Julia and I dropped Jenna off at my mom's school and went to do "big girl shopping," which included a stop at Build-a-Bear for an early birthday present. Julia has been wanting the giraffe for a while now, especially since proceeds from the sale benefit the World Wildlife Fund. She named the giraffe "Savannah" and picked out a fashionable ensemble for it, including a shirt, jeans and -- of course -- panties. Heaven forbid this giraffe get in a car accident and not be wearing proper undergarments. Savannah also has a cell phone.

We also went to Barnes & Noble three times today. We just sort of kept winding up there. I got a magazine that has two of my articles in it ("Success from Home" magazine -- with the business magazines -- the "EcoQuest" issue).

I believe I'm emotionally stable enough to blog about our Baytown trip yesterday. First, on the way to Julia's old school, we drove past our old house. The weather was pretty yucky yesterday, so don't think our house always looked this gloomy. See the really long driveway? Julia and her friends used to cover it with sidewalk chalk. It was also great for bicycle and scooter rides without having to get out in the street.

This was my friend Jennifer's house. Her husband and two girls still live there. In fact, I talked to Tommy yesterday. Jennifer planted the rosebush by the mailbox before she died of cancer in 2004.


Go, Travis Tigers! And update your sign!

The girls are wreaking havoc on my parents' living room, so I'll finish the day later.

Thursday, January 04, 2007

Ugh

The girls and I went back to Baytown for the last time today and had lunch with Julia's friends at her old school. Then we went by The Baytown Sun (where Jenna was AWFUL) and then to Lois and Bill's house. The bad thing about going back and visiting a place is that you get sad all over again. I fought tears all the way back to my parents' house. When we pulled into my parents' driveway I looked back at Julia and she was sitting there with tears streaming down her face. So we got out and sat in the front yard and cried and my mom came out and said "Um...are you guys OK?"

I got pics of Bill and Lois and our old neighborhood that I'll post later. Right now I need Target.

Monday, January 01, 2007

Houston happenings

Sunday morning we were at my parents' church. At the beginning of the service, Ronnie Norman, the pulpit minister, got up and introduced himself. This prompted Jenna to wave and yell, "Hi, Ronnie!"
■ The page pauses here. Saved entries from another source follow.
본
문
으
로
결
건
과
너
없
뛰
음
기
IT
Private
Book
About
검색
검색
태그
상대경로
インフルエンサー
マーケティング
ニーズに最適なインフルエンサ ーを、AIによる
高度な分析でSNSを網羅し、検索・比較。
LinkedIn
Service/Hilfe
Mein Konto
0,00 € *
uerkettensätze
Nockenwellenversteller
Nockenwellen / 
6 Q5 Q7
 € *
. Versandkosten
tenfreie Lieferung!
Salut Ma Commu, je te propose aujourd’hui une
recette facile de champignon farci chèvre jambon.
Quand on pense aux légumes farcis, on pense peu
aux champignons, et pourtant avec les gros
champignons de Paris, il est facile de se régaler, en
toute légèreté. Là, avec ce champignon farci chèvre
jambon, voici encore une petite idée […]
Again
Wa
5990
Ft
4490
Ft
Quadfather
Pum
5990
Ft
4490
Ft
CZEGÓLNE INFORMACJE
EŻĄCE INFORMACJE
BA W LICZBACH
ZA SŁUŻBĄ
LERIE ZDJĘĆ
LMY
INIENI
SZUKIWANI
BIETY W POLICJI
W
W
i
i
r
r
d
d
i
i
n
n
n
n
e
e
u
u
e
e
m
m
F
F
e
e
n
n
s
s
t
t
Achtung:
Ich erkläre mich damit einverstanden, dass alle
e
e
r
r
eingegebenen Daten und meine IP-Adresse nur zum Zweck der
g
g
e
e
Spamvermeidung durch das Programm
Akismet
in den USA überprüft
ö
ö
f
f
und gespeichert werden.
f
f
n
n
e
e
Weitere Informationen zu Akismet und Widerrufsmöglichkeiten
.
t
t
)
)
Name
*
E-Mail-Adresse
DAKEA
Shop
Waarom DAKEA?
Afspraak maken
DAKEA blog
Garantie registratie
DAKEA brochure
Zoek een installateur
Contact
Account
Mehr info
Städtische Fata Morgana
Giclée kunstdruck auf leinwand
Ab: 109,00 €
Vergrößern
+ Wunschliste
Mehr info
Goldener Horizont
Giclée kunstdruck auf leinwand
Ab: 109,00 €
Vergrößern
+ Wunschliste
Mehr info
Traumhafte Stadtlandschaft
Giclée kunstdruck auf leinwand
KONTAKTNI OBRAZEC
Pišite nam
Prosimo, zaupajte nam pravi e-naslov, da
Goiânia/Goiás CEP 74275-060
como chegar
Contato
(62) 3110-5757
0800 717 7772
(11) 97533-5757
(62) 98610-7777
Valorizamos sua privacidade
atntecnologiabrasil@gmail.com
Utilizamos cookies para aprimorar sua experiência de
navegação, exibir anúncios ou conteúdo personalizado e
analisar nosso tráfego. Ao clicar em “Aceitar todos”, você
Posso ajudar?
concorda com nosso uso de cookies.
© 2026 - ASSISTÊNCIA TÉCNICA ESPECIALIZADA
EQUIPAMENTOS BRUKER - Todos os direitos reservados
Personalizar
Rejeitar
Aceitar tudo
So how did I bring in the new year? By watching in fascination as my cell phone screen switched to a new color, which it does every month. Everyone else here was asleep, and Chad left earlier in the day to go to NCYM in Colorado Springs. The conference doesn't actually start until tomorrow, so he reluctantly decided to fill in the extra time by skiing at Winter Park. Poor guy. He sacrifices so much.

Tomorrow my parents both go back to work so it's just me and the girls. I think we'll make another trip or two to Baytown since the one day we were there last week was so crazy that I didn't get to spend much time with my favorite people, like my best Baytown girlfriend, Lois. Julia's old school starts back this week, so we may go visit there, too.

Being back in Baytown was nice but weird, but not too weird. I was worried I might be tempted to curl up on our old front porch and sob for a day or so. But we had other things to do. Plus the current owners might have called the cops.